── Available data ──
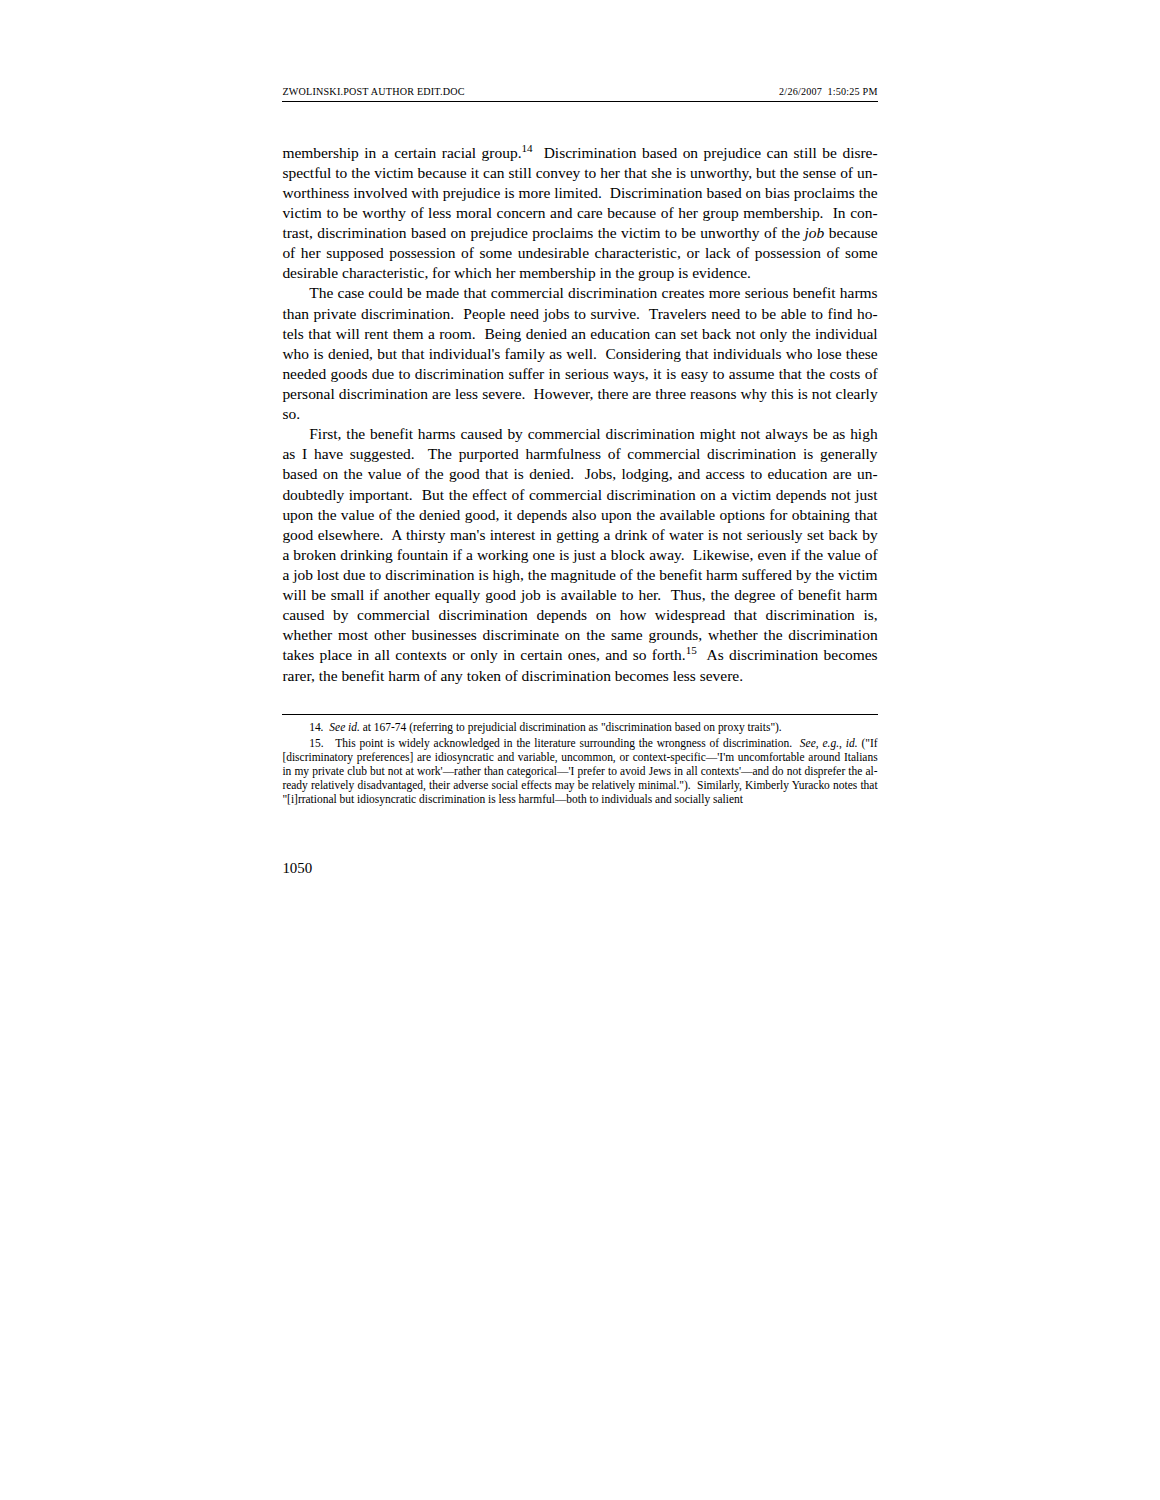Zwolinski.post author edit.doc 2/26/2007 1:50:25 PM
membership in a certain racial group.14 Discrimination based on prejudice can still be disrespectful to the victim because it can still convey to her that she is unworthy, but the sense of unworthiness involved with prejudice is more limited. Discrimination based on bias proclaims the victim to be worthy of less moral concern and care because of her group membership. In contrast, discrimination based on prejudice proclaims the victim to be unworthy of the job because of her supposed possession of some undesirable characteristic, or lack of possession of some desirable characteristic, for which her membership in the group is evidence.
The case could be made that commercial discrimination creates more serious benefit harms than private discrimination. People need jobs to survive. Travelers need to be able to find hotels that will rent them a room. Being denied an education can set back not only the individual who is denied, but that individual's family as well. Considering that individuals who lose these needed goods due to discrimination suffer in serious ways, it is easy to assume that the costs of personal discrimination are less severe. However, there are three reasons why this is not clearly so.
First, the benefit harms caused by commercial discrimination might not always be as high as I have suggested. The purported harmfulness of commercial discrimination is generally based on the value of the good that is denied. Jobs, lodging, and access to education are undoubtedly important. But the effect of commercial discrimination on a victim depends not just upon the value of the denied good, it depends also upon the available options for obtaining that good elsewhere. A thirsty man's interest in getting a drink of water is not seriously set back by a broken drinking fountain if a working one is just a block away. Likewise, even if the value of a job lost due to discrimination is high, the magnitude of the benefit harm suffered by the victim will be small if another equally good job is available to her. Thus, the degree of benefit harm caused by commercial discrimination depends on how widespread that discrimination is, whether most other businesses discriminate on the same grounds, whether the discrimination takes place in all contexts or only in certain ones, and so forth.15 As discrimination becomes rarer, the benefit harm of any token of discrimination becomes less severe.
14. See id. at 167-74 (referring to prejudicial discrimination as "discrimination based on proxy traits").
15. This point is widely acknowledged in the literature surrounding the wrongness of discrimination. See, e.g., id. ("If [discriminatory preferences] are idiosyncratic and variable, uncommon, or context-specific—'I'm uncomfortable around Italians in my private club but not at work'—rather than categorical—'I prefer to avoid Jews in all contexts'—and do not disprefer the already relatively disadvantaged, their adverse social effects may be relatively minimal."). Similarly, Kimberly Yuracko notes that "[i]rrational but idiosyncratic discrimination is less harmful—both to individuals and socially salient
1050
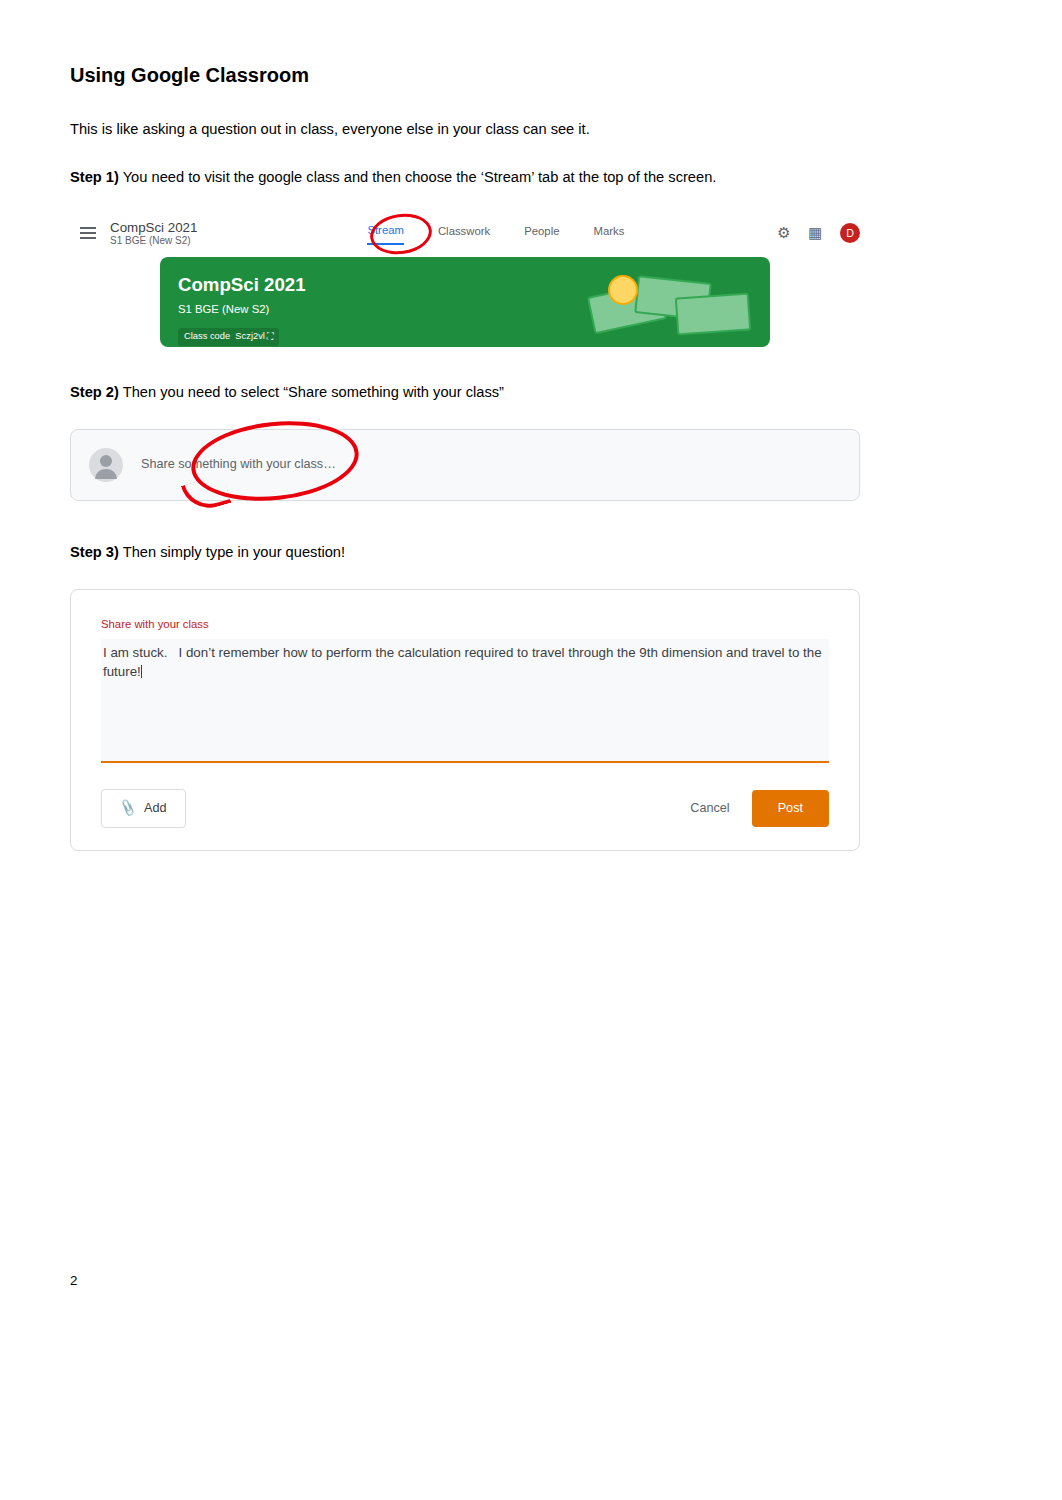Using Google Classroom
This is like asking a question out in class, everyone else in your class can see it.
Step 1) You need to visit the google class and then choose the ‘Stream’ tab at the top of the screen.
CompSci 2021
S1 BGE (New S2)
Stream
Classwork
People
Marks
⚙
▦
D
CompSci 2021
S1 BGE (New S2)
Class code Sczj2vl ⛶
Step 2) Then you need to select “Share something with your class”
Share something with your class…
Step 3) Then simply type in your question!
Share with your class
I am stuck. I don’t remember how to perform the calculation required to travel through the 9th dimension and travel to the future!
📎 Add
Cancel
Post
2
───
Problem
The lines needed run from the first line of the records through the line containing "membership in a", both included. Restate them word for word, without pictures.

Answer to this exercise
Zwolinski.post author edit.doc 2/26/2007 1:50:25 PM
membership in a certain racial group.14 Discrimination based on prejudice can still be disrespectful to the victim because it can still convey to her that she is unworthy, but the sense of unworthiness involved with prejudice is more limited. Discrimination based on bias proclaims the victim to be worthy of less moral concern and care because of her group membership. In contrast, discrimination based on prejudice proclaims the victim to be unworthy of the job because of her supposed possession of some undesirable characteristic, or lack of possession of some desirable characteristic, for which her membership in the group is evidence.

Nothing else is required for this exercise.